**Текст для изучения**
Комедия Шекспира показалась авторам спектакля хорошим материалом для игры с подсознанием — не у персонажей, а в принципе, с подсознанием как драматическим тайником человеческого сознания. Возражать не приходится. В комнате, ключи от которой у какого-то строгого таинственного хозяина и которую открывать без его персонального разрешения нельзя, подсознательное — восемь либидо (или десять, если прибавить Пирама и Фисбу — а они заслуживают этого), исключающие друг друга, — сгрудилось темной массой. Снег (которого по соображениям сюжета и вкуса все-таки избыток) остужает эту горячую любовную массу. Потом окончательно засыпает ее, превращая сновидцев в неподвижных истуканов. Логика есть. На каждый режиссерский жест есть оправдание: Тезей, например, Ипполиту «мечом добыл», «угрозами… любви добился». В спектакле исход налицо — стиль высокой героики заменен балаганной пантомимой. Сочетание неглиже, снега, тюльпанов и сухого хвороста оправдано тем, что «мешаются все времена в смятенье: / И падает седоголовый иней / К пунцовой розе в свежие объятья; / Зато к короне ледяной зимы / Венок душистый из бутонов летних / В насмешку прикреплен. Весна, и лето, / Рождающая осень, и зима / Меняются нарядом, и не может / Мир изумленный различить времен! / Но бедствия такие появились / Все из-за наших ссор и несогласий: / Мы — их причина, мы их создаем» (перевод Т. Щепкиной-Куперник). Так говорит Титания Оберону.

**Над чем работать**
Какой персонаж, согласно тексту о спектакле, произносит строки о том, что «мешаются все времена в смятенье»? Пожалуйста, опирайтесь только на текст о спектакле.

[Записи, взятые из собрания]
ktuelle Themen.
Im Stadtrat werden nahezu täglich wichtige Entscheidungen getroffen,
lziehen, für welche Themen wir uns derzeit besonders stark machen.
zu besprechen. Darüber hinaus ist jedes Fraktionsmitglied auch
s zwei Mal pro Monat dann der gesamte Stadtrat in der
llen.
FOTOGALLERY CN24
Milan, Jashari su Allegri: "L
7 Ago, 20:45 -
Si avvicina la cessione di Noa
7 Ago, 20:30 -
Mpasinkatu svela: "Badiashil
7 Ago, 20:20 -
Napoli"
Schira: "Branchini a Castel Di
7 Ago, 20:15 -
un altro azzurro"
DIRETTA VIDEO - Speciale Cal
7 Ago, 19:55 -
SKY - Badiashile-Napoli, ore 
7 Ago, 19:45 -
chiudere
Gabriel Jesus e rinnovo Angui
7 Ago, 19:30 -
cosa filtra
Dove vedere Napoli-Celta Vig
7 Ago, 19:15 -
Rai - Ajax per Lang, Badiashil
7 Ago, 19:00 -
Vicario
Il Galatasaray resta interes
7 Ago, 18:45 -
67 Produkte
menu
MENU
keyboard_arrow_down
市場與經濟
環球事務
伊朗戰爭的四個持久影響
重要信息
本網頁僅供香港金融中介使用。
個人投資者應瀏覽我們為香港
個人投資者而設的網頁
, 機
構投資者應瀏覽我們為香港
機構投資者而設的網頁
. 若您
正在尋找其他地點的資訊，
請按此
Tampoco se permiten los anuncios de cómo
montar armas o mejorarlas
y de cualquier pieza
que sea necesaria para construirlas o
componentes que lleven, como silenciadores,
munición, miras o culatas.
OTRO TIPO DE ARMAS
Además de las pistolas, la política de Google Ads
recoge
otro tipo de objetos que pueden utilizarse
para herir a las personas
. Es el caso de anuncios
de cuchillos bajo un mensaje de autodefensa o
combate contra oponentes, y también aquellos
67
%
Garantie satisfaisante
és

**Готовое решение**
Титания, обращаясь к Оберону.